# INSTRUCTIONS FOR THE TASK:
Check every line below, and copy those that include "dostosować".

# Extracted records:
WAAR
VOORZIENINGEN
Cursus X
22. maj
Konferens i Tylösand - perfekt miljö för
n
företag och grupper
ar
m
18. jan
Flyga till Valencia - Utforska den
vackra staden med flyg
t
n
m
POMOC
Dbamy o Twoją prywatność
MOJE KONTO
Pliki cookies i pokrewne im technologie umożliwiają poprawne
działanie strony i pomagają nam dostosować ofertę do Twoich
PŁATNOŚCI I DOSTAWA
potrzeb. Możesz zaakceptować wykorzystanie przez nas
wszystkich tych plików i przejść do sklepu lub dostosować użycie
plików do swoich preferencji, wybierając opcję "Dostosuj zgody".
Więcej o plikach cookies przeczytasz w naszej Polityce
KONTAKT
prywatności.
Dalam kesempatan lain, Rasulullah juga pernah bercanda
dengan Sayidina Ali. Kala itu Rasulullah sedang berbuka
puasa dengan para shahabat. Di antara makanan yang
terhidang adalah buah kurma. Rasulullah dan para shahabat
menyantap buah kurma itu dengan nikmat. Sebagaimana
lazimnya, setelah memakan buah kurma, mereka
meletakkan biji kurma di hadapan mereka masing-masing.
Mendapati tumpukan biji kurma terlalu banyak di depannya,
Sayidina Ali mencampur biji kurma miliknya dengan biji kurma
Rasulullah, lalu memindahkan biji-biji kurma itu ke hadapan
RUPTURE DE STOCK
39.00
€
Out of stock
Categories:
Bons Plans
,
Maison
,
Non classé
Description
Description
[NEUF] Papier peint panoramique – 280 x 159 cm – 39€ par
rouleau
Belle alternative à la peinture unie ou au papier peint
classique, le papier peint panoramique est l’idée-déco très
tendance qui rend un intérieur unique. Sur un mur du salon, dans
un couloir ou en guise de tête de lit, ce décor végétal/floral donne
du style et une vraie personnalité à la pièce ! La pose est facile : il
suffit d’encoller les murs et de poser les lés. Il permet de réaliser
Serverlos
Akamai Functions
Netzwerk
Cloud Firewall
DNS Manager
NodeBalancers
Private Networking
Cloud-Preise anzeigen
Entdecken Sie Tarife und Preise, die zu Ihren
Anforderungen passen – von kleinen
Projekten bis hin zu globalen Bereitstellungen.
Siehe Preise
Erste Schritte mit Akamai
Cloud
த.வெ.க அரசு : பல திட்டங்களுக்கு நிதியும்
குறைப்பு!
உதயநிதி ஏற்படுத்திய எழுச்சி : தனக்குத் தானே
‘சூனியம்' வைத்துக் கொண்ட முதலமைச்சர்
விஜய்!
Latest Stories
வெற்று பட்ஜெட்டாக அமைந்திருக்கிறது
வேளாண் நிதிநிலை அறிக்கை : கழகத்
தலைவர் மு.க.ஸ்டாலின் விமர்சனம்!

# EXERCISE ANSWER:
działanie strony i pomagają nam dostosować ofertę do Twoich
wszystkich tych plików i przejść do sklepu lub dostosować użycie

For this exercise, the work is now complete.